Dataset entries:
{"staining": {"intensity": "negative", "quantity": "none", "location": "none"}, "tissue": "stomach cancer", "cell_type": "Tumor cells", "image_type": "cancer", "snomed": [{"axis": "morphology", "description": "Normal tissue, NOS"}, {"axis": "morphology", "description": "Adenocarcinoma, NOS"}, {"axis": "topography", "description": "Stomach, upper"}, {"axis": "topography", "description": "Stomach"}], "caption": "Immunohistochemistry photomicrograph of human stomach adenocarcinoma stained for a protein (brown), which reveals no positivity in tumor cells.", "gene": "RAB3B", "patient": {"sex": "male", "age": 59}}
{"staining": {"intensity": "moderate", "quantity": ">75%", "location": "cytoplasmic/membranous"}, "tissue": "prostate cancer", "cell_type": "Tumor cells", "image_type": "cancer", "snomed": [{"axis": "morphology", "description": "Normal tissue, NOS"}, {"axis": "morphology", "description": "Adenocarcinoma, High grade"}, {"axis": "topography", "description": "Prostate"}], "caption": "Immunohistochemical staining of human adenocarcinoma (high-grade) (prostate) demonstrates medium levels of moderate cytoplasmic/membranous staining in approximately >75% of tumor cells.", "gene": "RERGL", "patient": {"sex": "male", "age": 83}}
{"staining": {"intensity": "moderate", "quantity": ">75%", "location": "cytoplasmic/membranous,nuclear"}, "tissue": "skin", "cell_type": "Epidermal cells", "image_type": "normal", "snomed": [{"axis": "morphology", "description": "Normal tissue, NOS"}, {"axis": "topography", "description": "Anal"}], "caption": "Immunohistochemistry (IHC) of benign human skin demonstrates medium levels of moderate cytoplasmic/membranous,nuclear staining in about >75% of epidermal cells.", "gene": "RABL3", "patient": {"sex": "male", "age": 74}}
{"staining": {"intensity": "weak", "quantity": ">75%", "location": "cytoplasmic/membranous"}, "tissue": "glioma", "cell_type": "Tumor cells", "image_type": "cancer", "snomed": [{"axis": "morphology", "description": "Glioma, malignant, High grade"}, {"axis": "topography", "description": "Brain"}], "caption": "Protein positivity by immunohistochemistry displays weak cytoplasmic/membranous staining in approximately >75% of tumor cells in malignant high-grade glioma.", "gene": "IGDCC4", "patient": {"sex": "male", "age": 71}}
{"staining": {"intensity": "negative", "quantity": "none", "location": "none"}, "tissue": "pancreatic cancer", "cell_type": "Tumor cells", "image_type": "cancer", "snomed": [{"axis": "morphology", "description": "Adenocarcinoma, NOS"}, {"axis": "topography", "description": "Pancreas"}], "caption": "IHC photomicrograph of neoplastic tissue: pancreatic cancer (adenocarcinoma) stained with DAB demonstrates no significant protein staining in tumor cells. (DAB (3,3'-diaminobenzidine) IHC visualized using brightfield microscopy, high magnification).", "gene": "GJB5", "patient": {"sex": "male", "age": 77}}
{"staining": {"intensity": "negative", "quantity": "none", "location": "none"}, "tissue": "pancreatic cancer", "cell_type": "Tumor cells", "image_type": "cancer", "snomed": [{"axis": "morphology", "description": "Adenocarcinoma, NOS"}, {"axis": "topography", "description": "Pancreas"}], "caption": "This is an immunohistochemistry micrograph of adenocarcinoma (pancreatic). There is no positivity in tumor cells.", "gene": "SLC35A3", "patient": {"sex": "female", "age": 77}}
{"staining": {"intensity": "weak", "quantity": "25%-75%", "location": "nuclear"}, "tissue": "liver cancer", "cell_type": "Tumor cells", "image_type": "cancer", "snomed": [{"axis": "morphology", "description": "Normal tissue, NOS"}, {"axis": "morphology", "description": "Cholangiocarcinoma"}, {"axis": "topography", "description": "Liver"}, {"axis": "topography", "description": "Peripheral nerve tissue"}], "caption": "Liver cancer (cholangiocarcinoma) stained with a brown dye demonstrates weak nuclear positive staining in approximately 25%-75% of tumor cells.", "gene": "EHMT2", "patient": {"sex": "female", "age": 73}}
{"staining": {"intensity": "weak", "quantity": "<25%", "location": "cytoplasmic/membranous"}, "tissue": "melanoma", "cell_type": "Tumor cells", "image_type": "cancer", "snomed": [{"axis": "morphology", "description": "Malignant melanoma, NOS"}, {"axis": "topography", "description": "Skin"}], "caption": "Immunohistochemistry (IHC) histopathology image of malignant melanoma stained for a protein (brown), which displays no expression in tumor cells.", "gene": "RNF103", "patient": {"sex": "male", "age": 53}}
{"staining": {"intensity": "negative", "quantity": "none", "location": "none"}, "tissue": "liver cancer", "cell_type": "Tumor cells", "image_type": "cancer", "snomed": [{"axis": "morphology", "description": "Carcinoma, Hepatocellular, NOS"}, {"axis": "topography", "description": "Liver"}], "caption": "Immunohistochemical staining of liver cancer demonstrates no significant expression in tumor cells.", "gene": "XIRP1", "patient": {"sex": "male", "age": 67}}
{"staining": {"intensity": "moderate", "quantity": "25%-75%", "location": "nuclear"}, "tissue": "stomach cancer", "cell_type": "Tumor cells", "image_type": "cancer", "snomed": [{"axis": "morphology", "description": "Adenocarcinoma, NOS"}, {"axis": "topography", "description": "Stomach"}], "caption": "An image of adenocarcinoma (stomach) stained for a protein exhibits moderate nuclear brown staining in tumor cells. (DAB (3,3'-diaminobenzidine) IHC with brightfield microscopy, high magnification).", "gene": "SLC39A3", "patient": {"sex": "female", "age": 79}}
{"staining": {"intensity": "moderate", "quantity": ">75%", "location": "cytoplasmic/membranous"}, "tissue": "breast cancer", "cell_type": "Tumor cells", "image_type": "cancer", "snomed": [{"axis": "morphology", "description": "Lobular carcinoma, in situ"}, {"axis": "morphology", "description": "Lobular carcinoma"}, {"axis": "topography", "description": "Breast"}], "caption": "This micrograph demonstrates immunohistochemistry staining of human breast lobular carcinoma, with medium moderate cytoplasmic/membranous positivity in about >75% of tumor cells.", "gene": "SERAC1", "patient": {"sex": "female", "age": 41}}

## What this task involves
The lines to return are those in the entries above that include "weak".

## Reply to the task
{"staining": {"intensity": "weak", "quantity": ">75%", "location": "cytoplasmic/membranous"}, "tissue": "glioma", "cell_type": "Tumor cells", "image_type": "cancer", "snomed": [{"axis": "morphology", "description": "Glioma, malignant, High grade"}, {"axis": "topography", "description": "Brain"}], "caption": "Protein positivity by immunohistochemistry displays weak cytoplasmic/membranous staining in approximately >75% of tumor cells in malignant high-grade glioma.", "gene": "IGDCC4", "patient": {"sex": "male", "age": 71}}
{"staining": {"intensity": "weak", "quantity": "25%-75%", "location": "nuclear"}, "tissue": "liver cancer", "cell_type": "Tumor cells", "image_type": "cancer", "snomed": [{"axis": "morphology", "description": "Normal tissue, NOS"}, {"axis": "morphology", "description": "Cholangiocarcinoma"}, {"axis": "topography", "description": "Liver"}, {"axis": "topography", "description": "Peripheral nerve tissue"}], "caption": "Liver cancer (cholangiocarcinoma) stained with a brown dye demonstrates weak nuclear positive staining in approximately 25%-75% of tumor cells.", "gene": "EHMT2", "patient": {"sex": "female", "age": 73}}
{"staining": {"intensity": "weak", "quantity": "<25%", "location": "cytoplasmic/membranous"}, "tissue": "melanoma", "cell_type": "Tumor cells", "image_type": "cancer", "snomed": [{"axis": "morphology", "description": "Malignant melanoma, NOS"}, {"axis": "topography", "description": "Skin"}], "caption": "Immunohistochemistry (IHC) histopathology image of malignant melanoma stained for a protein (brown), which displays no expression in tumor cells.", "gene": "RNF103", "patient": {"sex": "male", "age": 53}}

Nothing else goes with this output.